The agent ridiculed the idea.

"Why, your Grand Grace," he cried, "there won't be anything of that sort. You ain't going to be starred as a comic. You're a Refined Lecturer and Society Monologue Artist. 'How I Invaded England,' with lights down and the cinematograph going. We can easily fake the pictures."

The Grand Duke made another objection.

"I understand," he said, "it is etiquette for music-hall artists in their spare time to eat—er—fried fish with their fingers. Must I do that? I doubt if I could manage it."

Mr Quhayne once more became the human semaphore.

"S'elp me! Of course you needn't! All the leading pros, eat it with a spoon. Bless you, you can be the refined gentleman on the Halls same as anywhere else. Come now, your Grand Grace, is it a deal? Four hundred and fifty chinking o'Goblins a week for one hall a night, and press-agented at eight hundred and seventy-five. S'elp me! Lauder doesn't get it, not in England."

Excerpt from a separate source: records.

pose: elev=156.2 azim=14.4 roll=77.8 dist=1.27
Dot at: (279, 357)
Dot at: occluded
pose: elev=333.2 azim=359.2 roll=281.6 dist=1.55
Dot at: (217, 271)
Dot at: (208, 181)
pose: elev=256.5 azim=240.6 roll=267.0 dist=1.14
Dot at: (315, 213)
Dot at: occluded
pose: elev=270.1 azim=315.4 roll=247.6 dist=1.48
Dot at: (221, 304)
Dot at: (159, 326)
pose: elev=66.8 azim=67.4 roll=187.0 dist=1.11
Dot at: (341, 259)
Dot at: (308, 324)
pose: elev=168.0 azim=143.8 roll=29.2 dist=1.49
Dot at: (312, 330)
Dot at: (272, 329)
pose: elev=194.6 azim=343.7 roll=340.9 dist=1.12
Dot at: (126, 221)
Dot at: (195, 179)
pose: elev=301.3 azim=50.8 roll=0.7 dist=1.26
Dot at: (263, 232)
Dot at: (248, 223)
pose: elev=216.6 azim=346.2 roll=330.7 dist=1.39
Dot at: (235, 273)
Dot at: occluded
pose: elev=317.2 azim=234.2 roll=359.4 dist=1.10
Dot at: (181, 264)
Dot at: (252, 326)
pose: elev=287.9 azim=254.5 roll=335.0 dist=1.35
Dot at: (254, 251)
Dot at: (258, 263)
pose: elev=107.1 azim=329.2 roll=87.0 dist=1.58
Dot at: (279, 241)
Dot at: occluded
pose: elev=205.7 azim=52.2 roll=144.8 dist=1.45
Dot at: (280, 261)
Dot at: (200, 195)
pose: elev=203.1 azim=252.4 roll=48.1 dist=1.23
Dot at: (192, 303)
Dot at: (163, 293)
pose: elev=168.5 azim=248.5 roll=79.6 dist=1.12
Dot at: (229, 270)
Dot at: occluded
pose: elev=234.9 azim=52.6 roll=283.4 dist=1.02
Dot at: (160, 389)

The Grand Duke reflected. The invasion has proved more expensive than he had foreseen. The English are proverbially a nation of shopkeepers, and they had put up their prices in all the shops for his special benefit. And he was expected to do such a lot of tipping. Four hundred and fifty a week would come in uncommonly useful.

"Where do I sign?" he asked, extending his hand for the agreement.


Five minutes later Mr. Quhayne was urging his taxidriver to exceed the speed-limit in the direction of Tottenham.